Embarrassed by this turn of events, Chase submitted his resignation, precisely the turn of events Lincoln needed in order to maintain the political balance in his cabinet. Secretary of the Navy Gideon Welles recorded Lincoln’s response when Chase handed him his resignation: “This said he, looking towards me with a triumphal laugh cuts the Gordian knot. An air of satisfaction spread over his countenance such as I have not seen for some time. I can dispose of this subject now he added.”2 Knowing that he needed the support of both radical and conservative Republicans, Lincoln refused to accept either resignation, and both Seward and Chase remained in the cabinet. As the President reportedly told Senator Ira Harris of New York in one of his characteristic rural analogies, “Now I can ride: I have a pumpkin in each end of my bag.”3 Lincoln accomplished two important goals in these delicate maneuvers.
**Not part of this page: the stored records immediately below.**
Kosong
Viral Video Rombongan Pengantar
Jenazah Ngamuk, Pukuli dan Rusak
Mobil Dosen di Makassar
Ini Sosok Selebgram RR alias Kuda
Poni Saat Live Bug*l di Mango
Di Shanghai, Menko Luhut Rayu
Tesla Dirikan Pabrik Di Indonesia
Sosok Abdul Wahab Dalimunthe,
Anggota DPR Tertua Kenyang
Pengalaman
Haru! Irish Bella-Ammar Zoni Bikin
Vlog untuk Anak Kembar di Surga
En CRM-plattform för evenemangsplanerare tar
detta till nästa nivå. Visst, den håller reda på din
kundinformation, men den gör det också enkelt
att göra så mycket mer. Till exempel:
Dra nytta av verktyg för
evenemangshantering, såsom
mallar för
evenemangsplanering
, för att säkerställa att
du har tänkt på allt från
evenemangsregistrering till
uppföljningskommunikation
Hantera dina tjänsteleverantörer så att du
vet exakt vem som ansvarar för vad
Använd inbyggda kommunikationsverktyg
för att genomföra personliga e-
By managing the disparate personalities and ideologies in his administration he continued to enjoy the counsel of some of the North’s best political minds. The episode also preserved the President’s prerogative to administer his cabinet and the executive branch as he saw fit. Republicans, Democrats, and border state Unionists in Congress would continue to use their legislative and investigative power to promote their own agendas, but as commander-in-chief, Lincoln would possess ultimate authority in a time of war.

1 Orville H. Browning: Diary, December 18, 1862, in The Civil War: The Second Year Told by Those Who Lived It, ed. Stephen W. Sears (Library of America, 2012), 684.
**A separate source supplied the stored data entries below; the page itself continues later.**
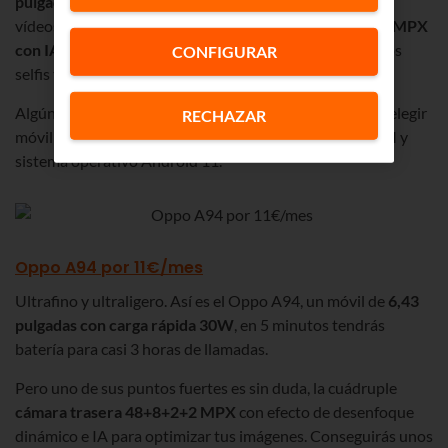
pulgadas
para que veas mucho mejor tus series, fotos,
vídeos… Y ojito con la cámara:
cuatro lentes 48+8+2+2 MPX
con IA
para obtener siempre la escena adecuada. Para los
CONFIGURAR
selfis tienes
16 MPX
.
Algún dato más que debes tener en cuenta a la hora de elegir
RECHAZAR
móvil: 64GB de almacenamiento, 4GB de memoria RAM y
sistema operativo Android 11.
Oppo A94 por 11€/mes
Ultrafino y ultraligero. Así es el Oppo A94, un móvil de
6,43
pulgadas con carga rápida 30W
, en 5 minutos tendrás
batería para casi 3 horas de llamadas.
Pero uno de sus puntos fuertes es sin duda, la cuádruple
cámara trasera 48+8+2+2 MPX
con efecto de desenfoque
dinámico e IA para optimizar tus imágenes. Conseguirás unos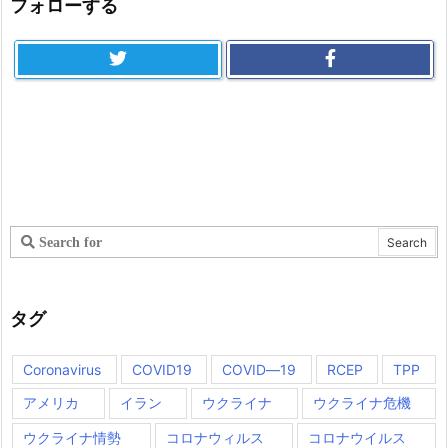
フォローする
タグ
Coronavirus
COVID19
COVID―19
RCEP
TPP
アメリカ
イラン
ウクライナ
ウクライナ危機
ウクライナ情勢
コロナウィルス
コロナウイルス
2 Gideon Welles: Diary, December 19–20, 1862, The Civil War: The Second Year Told by Those Who Lived It, 692.
3 An Oral History of Abraham Lincoln: John G. Nicolay’s Interviews and Essays, ed. Michael Burlingame (Carbondale: Southern Illinois University Press, 1996).


(This item will be cross-posted at Civil War 150, cosponsored by The Library of America, The Gilder Lehrman Institute of American History, and the National Endowment of the Humanities)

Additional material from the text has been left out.